Takeaway: Summaries create bite-sized vectors and keep storage costs sane.


Retrieval Middleware

Before sending a user message to the LLM, fetch semantically similar summaries:

const memories = await searchMemories(message.content);
const memoryMessages = memories.map((mem) => ({
  role: "system" as const,
  content: `Relevant past insight: ${mem.summary}`,
}));

const combinedHistory = [...memoryMessages, ...this.workingMemory.get(), message];

If you want to avoid duplication, dedupe summaries by hashing content.

Takeaway: Inject relevant memories as system messages so the model treats them as authoritative context.
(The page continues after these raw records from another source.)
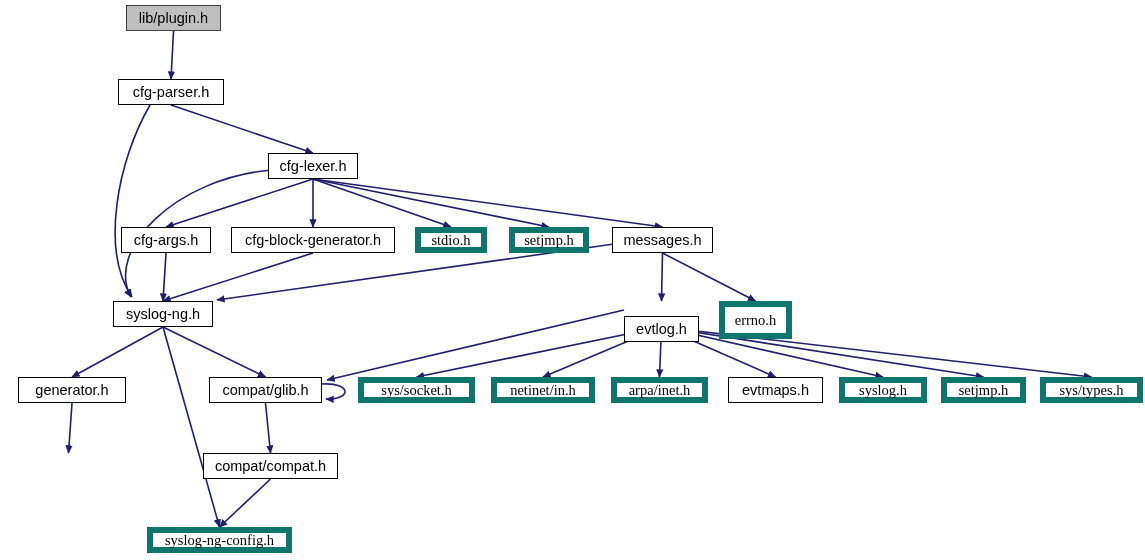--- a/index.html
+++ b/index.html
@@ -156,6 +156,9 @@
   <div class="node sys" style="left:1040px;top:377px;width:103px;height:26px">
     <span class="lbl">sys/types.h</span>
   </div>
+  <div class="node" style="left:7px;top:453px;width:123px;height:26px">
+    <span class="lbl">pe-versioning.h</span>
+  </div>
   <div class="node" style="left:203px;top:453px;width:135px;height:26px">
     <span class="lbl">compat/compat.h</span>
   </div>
CLI Commands for Memory Ops

Extend cli.ts:

program
  .command("memories")
  .argument("<query>", "search term")
  .action(async (query) => {
    const hits = await searchMemories(query);
    hits.forEach((hit) =>
      console.log(`${hit.score.toFixed(2)} ▸ ${hit.summary}`),
    );
  });

program
  .command("transcript")
  .option("--episode <id>")
  .action((opts) => {
    const store = new EpisodicStore();
    store.transcript(opts.episode).forEach((row) =>
      console.log(`[${row.role}] ${row.content}`),
    );
  });

Takeaway: Memory inspection commands give humans confidence before production.


Testing Memory Behavior

Add tests:

import { describe, it, expect } from "vitest";
import { WorkingMemory } from "../src/core/workingMemory";

describe("WorkingMemory", () => {
  it("respects token budgets", () => {
    const wm = new WorkingMemory(50);
    for (let i = 0; i < 20; i += 1) {
      wm.append({ role: "user", content: `message ${"!" .repeat(i)}` });
    }
    expect(wm.get().length).toBeLessThan(20);
  });
});

For semantic memory, mock embeddings by stubbing client.embeddings.create. Integration tests can run nightly with the real API.


Verification Checklist

  • npm run cli:chat retains context beyond 30 turns without exceeding token limits.
  • data/assistant.db contains transcripts.
  • data/semantic/*.json stores summary vectors.
  • npm run cli memories "pricing" returns relevant summaries.
  • npm run test -- --runInBand covers working memory logic.
  • Observability (metrics.ndjson) now includes new metrics (e.g., memory.summary_tokens).

Once these pass, your assistant can remember what matters—ready for API/tool integrations in Part 4.